Check out our write-up in Cigar Aficionado!
"Comercíante de tabaco" reads the logo on the glass door of the Lordsburg Cigar Lounge in the small, affluent suburb of Los Angeles called La Verne, once the heart of orange growing in Southern California. The description, which translates into "merchants of tobacco," was inspired by Cuban writer Guillermo Cabrera Infante's stream of consciousness tome on cigar history in Cuba, Holy Smoke. (Groucho Marx graces the cover.)
While the literary reference might be obscure, it's the most intellectually distinctive connection I've come across in the name of a cigar lounge. The Lordsburg Cigar Lounge, however, will be very familiar to many cigar aficionados. There are overstuffed, leather chairs, flat-screen TVs, poker night on Thursdays and grilled hotdogs and burgers for football tailgating during the season.
You know what I'm talking about. You've been there. This is the 21st century version of the cigar bar. And it's a very welcome addition to the increasingly difficult landscape of finding not only a friendly indoor place to enjoy a cigar, but to hang out with like-minded folks who value the concept of decompressing.
"Our motivation," explains founding partner Brian Cooper, "was to have a place where people could come relax. It's not all about cigars. We wanted to create a spa for guys, or cigar smokers, where you could get away from everyday stuff."
Lordsburg, named after the original town that became La Verne, Cooper explains, came about as a result of the closing of a cigar lounge in a neighboring town in which he lives. That lounge closed and the city officials there were not friendly to the notion of a new lounge opening.
"La Verne embraced us," Cooper says, adding that many in city hall were cigar smokers. Cooper and his partner, Eric Wanland, and the manager, Mike Manning—who used to have a cigar store in front of his former law offices—took on the task of converting a defunct juice bar into a comfortable destination that can accommodate about a dozen guests (according to the fire marshall) and provide the opportunity for locals to enjoy a smoke while sitting and watching the Angels take on the Twins in a day game. (The Angels won.)

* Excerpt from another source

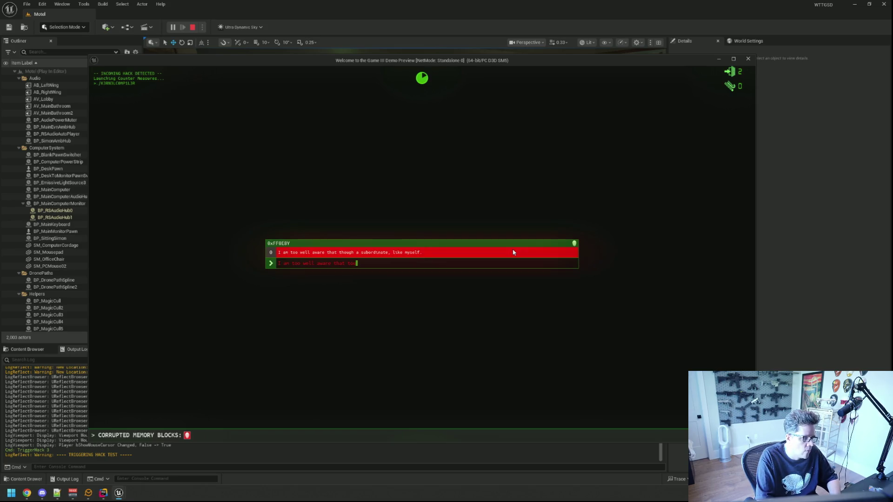
text( a subor)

The space is not cluttered. There's only a small Xikar accessories display case near the cash register and a small number of shelves with other merchandise. The humidor sits between the front and back rooms. The back is reserved for members when the lounge gets crowded. One becomes a member by renting one of 66 lockers for $30 a month or a prepaid $300 a year. Members get a 10 percent discount on any purchase, 15 percent on a box of cigars or "the equivalent," roughly 20 cigars or more.
The owners put heart, soul and not a little cash into building the lounge. The ventilation system can handle twice the amount of space in which to smoke. The duct system also has fans that can clear the air and replace it in about 90 seconds. That's a welcome feature.

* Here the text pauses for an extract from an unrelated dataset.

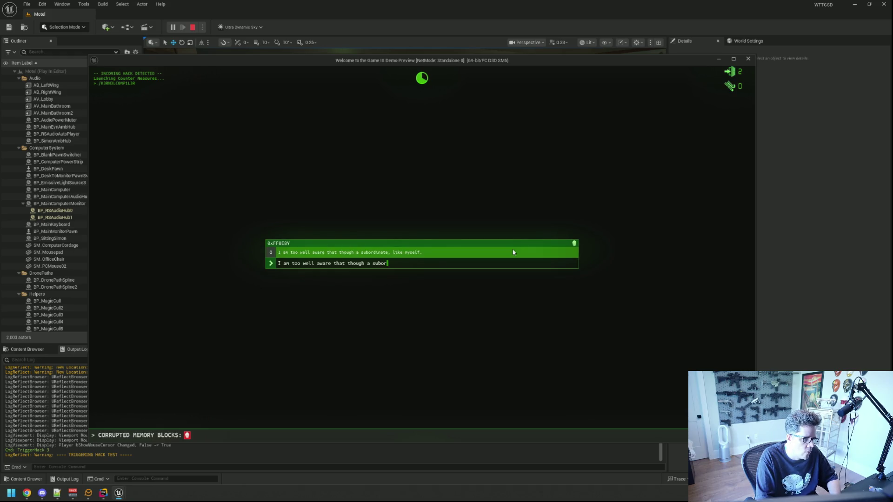
text(inate, l)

Welcomed, too, is that Lordsburg carries the usual excellent cigar brands, but also locally-owned and locally-available ones like Wilson-Adams, a new brand that was released in December 2012 and is based in nearby Rancho Cucamonga. The corona I had was a medium-bodied cigar made in Nicaragua with an Ecuadoran Habano wrapper, Nicaraguan binder and "a three country filler." OK. Anyway, it was a good, mid-afternoon cigar that burned evenly and maintained a consistently nice flavor throughout. At $7.95, I was happy I tried it. Tatuaje, which is based out of Los Angeles, is among the biggest sellers at Lordsburg.

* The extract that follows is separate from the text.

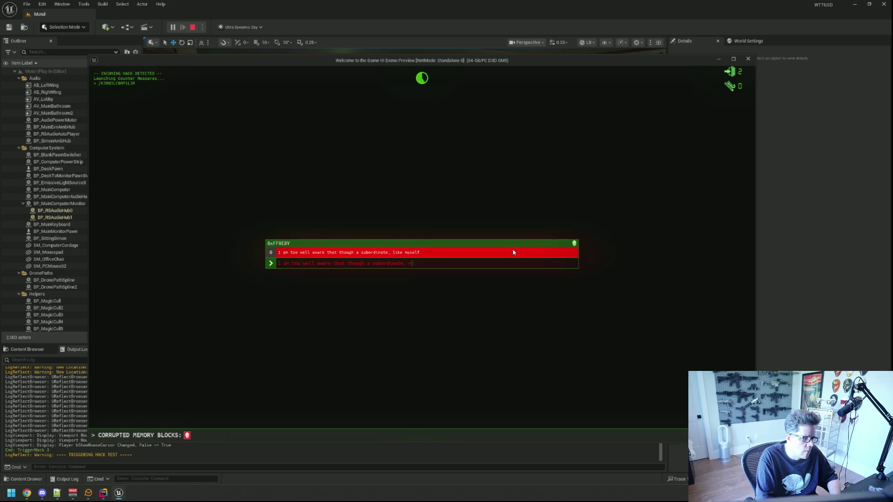
text(ike mys)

Lordsburg opened in July of 2013 and is "doing very well." On Tuesdays, customers can buy four cigars and get one free. There are "guy movies" (Blazing Saddles, Trading Places) offered on Saturday nights.
For me, La Verne is now on the list of "oasis places" where I can take a rest from SoCal traffic when I'm out driving east of L.A. And believe me, traffic's getting worse, but with Lordsburg Cigar Lounge, the number of rest stops is getting better.